New website offers ways to assist Navajoland

The Episcopal Church
Office of Public Affairs

www.navajoland.org
Jeudi, Mars 6, 2014

Opportunities abound to assist the self-sustaining ministry of Navajoland, a regional district in the Episcopal Church.  Ideas to help sustain Navajoland by volunteering or donating are offered at a visually engaging new website, http://www.navajoland.org/

The website was produced by the Episcopal Church Office of Communication in collaboration with the Navajoland Area Mission and the Development Office of The Episcopal Church.

Bishop David Bailey notes, “More than half of the Navajo people in the United States live in Navajoland. There are a significant number of homes without plumbing, heating or electricity. As a church it is important for us to have a witness to the Navajo, and to take steps for the area to be self-sustaining.”

The Episcopal Church Navajoland Area Mission encompasses more than 26,000 square miles in Arizona, New Mexico, and Utah.  While it began its work in 1889, the Episcopal Church Navajoland Area Mission was established in 1978.

As stated on the new website: Yet today there is a new spirit and energy in this land – exploring sustainable farming and aquaponics, expanding retreat opportunities, and working to heal addictions. Donations of time, talent and treasure through this website will help to further the work of The Episcopal Church in Navajoland. That work involves healing the wounds of the past so that new beginnings may emerge – leading to an indigenous clergy, economic self-sufficiency, and a deeper appreciation of the unique gifts the Navajos bring to The Episcopal Church and to the world.

How to help

Check http://www.navajoland.org/  for opportunities to help sustain Navajoland.

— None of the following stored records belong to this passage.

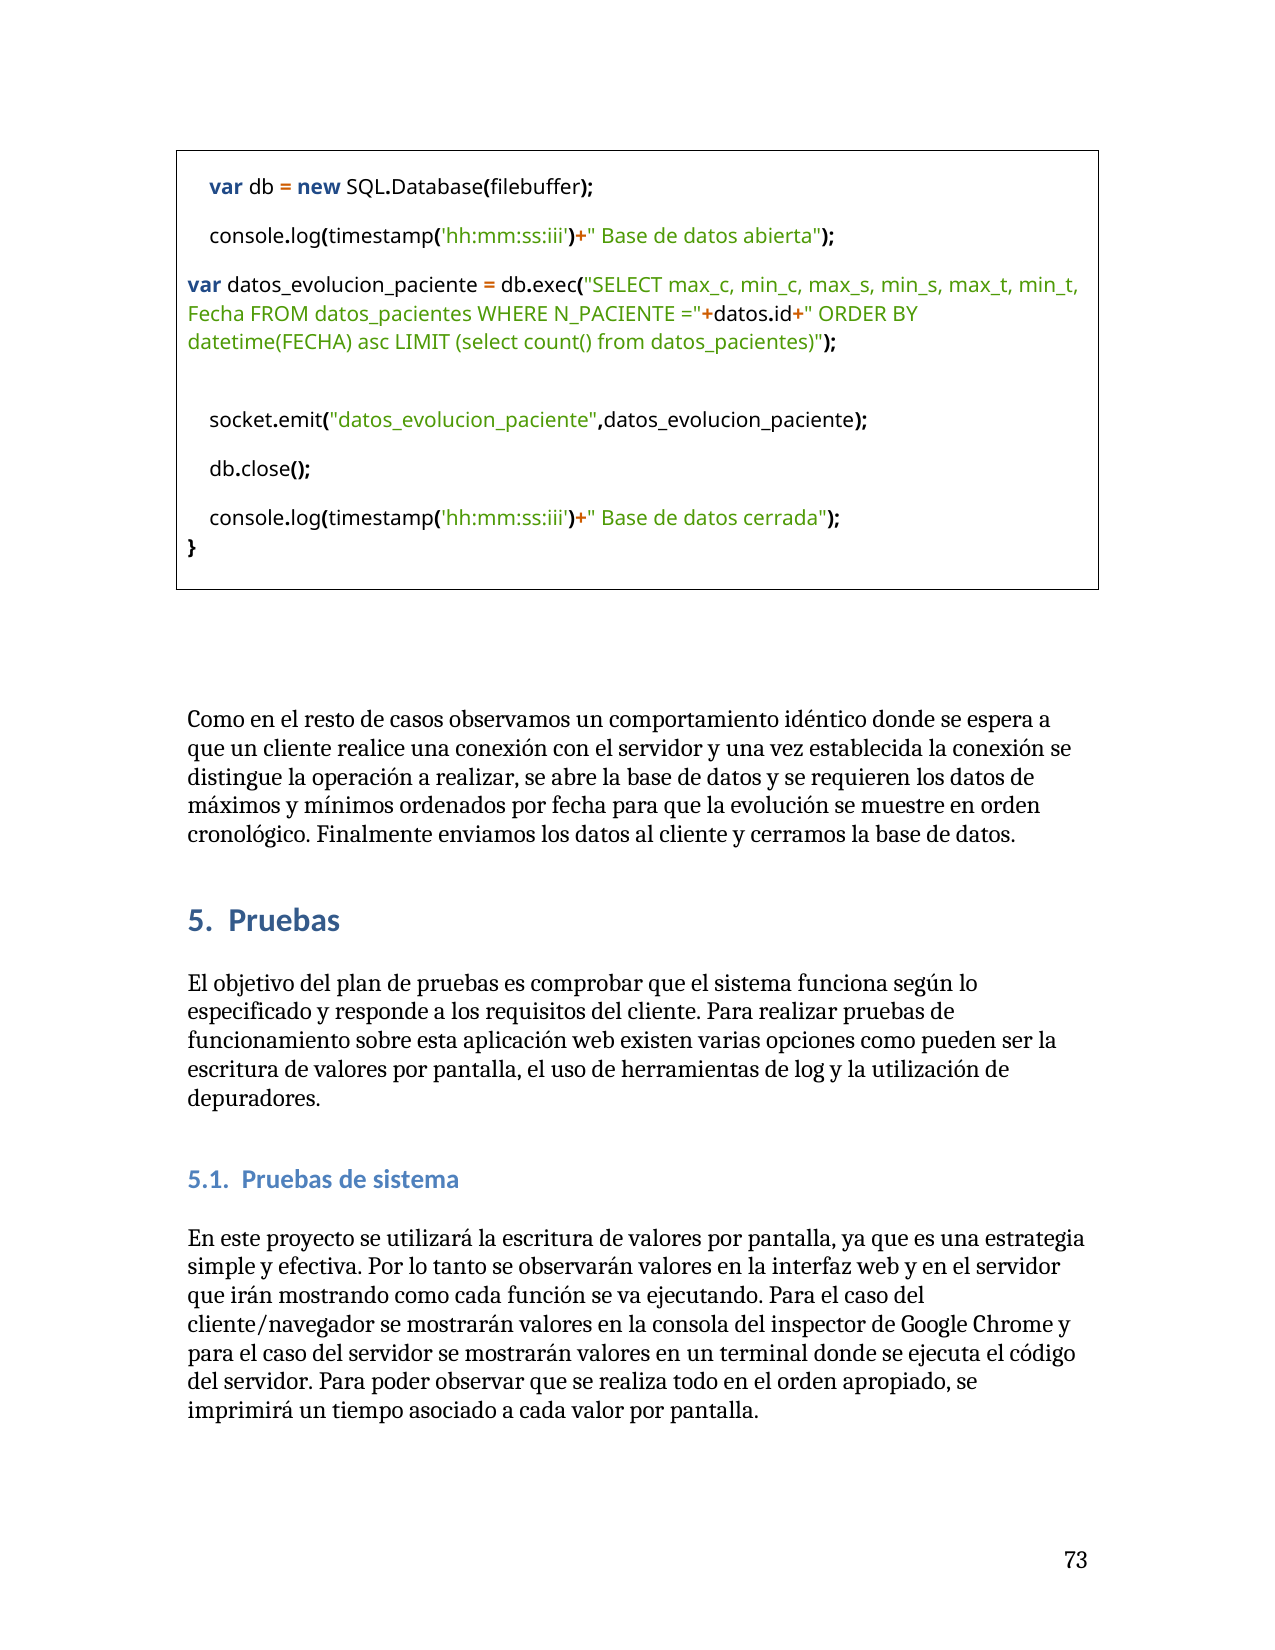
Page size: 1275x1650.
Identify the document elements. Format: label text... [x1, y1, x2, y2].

subtitle 5. Pruebas [187, 899, 1087, 940]
text El objetivo del plan de pruebas es comprobar que el sistema funciona según lo especificado y responde a los requisitos del cliente. Para realizar pruebas de funcionamiento sobre esta aplicación web existen varias opciones como pueden ser la escritura de valores por pantalla, el uso de herramientas de log y la utilización de depuradores. [187, 968, 1087, 1112]
table_header [177, 151, 1098, 589]
text En este proyecto se utilizará la escritura de valores por pantalla, ya que es una estrategia simple y efectiva. Por lo tanto se observarán valores en la interfaz web y en el servidor que irán mostrando como cada función se va ejecutando. Para el caso del cliente/navegador se mostrarán valores en la consola del inspector de Google Chrome y para el caso del servidor se mostrarán valores en un terminal donde se ejecuta el código del servidor. Para poder observar que se realiza todo en el orden apropiado, se imprimirá un tiempo asociado a cada valor por pantalla. [187, 1223, 1087, 1425]
subtitle 5.1. Pruebas de sistema [187, 1162, 1087, 1195]
text Como en el resto de casos observamos un comportamiento idéntico donde se espera a que un cliente realice una conexión con el servidor y una vez establecida la conexión se distingue la operación a realizar, se abre la base de datos y se requieren los datos de máximos y mínimos ordenados por fecha para que la evolución se muestre en orden cronológico. Finalmente enviamos los datos al cliente y cerramos la base de datos. [187, 705, 1087, 849]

Volunteers are needed, especially carpenters, experienced roofers, licensed electricians, licensed plumbers, and painters.

Listed on the website are various levels to assist with donations. The items range from household needs and doors to computers and paint.  

Essential repairs to buildings mean that the facilities can be used for programs, such as afterschool, computer training, or for rental income to help pay for clergy salaries and program needs.

“The needs are great and the Episcopal Church has vowed to walk hand in hand with the people of Navajoland toward self-sufficiency,” Bailey said.